Casualty Litigation

Exculpatory Clauses Releasing an Entity from its Own Negligence

Exculpatory Clauses Releasing an Entity from its Own Negligence

Advice to companies looking to update their pre-incident exculpatory clauses based on this latest ruling.

When is a pre-incident exculpatory clause valid and enforceable?

In February 2015, the Florida Supreme Court resolved a longstanding conflict among Florida’s District Courts regarding the language required in pre-incident exculpatory clauses to release an entity from its own negligence and issued a new seminal case in this area of law.

What does clear and unequivocal mean with respect to exculpatory clauses?

It means that an exculpatory clause must be unambiguous and the intention to be relieved from liability must be made clear. In other words, the wording must be so clear and understandable that an ordinary and knowledgeable person will know what he or she is contracting away.

Is specific wording necessary to meet this standard?

Prior to February 2015, Florida’s First, Second, Third and Fourth Districts held that exculpatory clauses were only effective to bar negligence actions if it clearly stated that it released an entity from liability for its own negligence. That generally required the terms “negligence” or “negligent act” to be clearly set forth to absolve the entity of its own negligence.

However, the Fifth District disagreed and held that an exculpatory clause could be clear and unequivocal and release a party from liability for its own negligence without specifically mentioning “negligence” or “negligent acts.”

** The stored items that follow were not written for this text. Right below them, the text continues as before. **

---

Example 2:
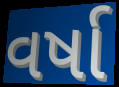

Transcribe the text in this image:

વર્ષા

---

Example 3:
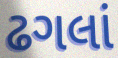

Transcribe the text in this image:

ઢગલાં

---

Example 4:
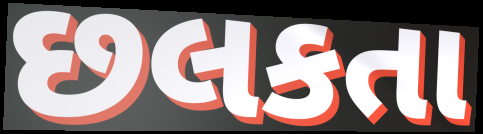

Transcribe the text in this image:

છલકતા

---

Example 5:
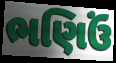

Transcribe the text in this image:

ભણિઉં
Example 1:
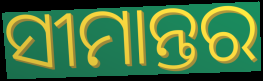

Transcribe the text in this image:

ସୀମାନ୍ତର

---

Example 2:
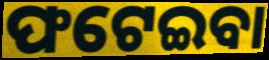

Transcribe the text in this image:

ଫଟେଇବା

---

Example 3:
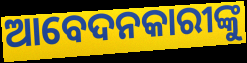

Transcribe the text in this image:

ଆବେଦନକାରୀଙ୍କୁ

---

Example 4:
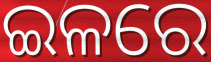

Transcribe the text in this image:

ଇଳରେ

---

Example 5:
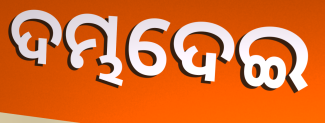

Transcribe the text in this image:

ଦମ୍ଭଦେଇ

In February 2015, the Supreme Court of Florida decided this conflict of whether a pre-incident exculpatory clause that did not contain express language releasing a party of liability for its own “negligence” or “negligent acts” was enforceable, and found in favor of the Fifth District’s reasoning. In Sanislo v. Give Kids the World, Inc., 157 So. 3d 256 (Fla. 2015), the exculpatory clause at issue did not contain the express terms “negligence” or “negligent act,” yet the Florida Supreme Court ruled it was sufficiently clear to absolve the defendant of the defendant’s own negligence because it was clear and unequivocal that the clause at issue was doing just that. It held that such clauses were effective to bar negligence actions where the language is clear and unambiguous indicating the intent to be relieved from liability in such circumstances.

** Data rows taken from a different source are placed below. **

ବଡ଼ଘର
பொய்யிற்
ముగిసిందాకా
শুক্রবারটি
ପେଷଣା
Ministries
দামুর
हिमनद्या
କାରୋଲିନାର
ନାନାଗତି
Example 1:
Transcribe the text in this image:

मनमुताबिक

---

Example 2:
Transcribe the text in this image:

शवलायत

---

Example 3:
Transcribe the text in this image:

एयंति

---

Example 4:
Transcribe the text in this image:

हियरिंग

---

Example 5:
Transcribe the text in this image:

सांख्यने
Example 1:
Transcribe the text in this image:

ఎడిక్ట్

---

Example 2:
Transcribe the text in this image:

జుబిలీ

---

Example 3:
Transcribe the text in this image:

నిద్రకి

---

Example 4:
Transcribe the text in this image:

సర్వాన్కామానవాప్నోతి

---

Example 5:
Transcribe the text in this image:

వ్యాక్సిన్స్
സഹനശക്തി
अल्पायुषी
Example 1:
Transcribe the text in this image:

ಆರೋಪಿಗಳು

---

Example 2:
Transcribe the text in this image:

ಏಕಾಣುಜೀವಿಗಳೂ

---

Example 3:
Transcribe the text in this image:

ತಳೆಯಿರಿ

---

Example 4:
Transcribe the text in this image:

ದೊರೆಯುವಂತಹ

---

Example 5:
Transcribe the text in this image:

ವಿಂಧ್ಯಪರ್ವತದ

What advice can you suggest to companies based on this ruling?

When drafting or reviewing exculpatory clauses, companies should look to the exculpatory clause approved by the Florida Supreme Court in Sanislo as a good model, but tailor the clause for its personal use. Furthermore, while it is no longer required to use the terms “negligence” or “negligent acts,” companies should err on the side of caution and nevertheless include these terms since the Florida Supreme Court did acknowledge in Sanislo that doing so may be a better practice and create a higher likelihood of passing the clear and unequivocal standard.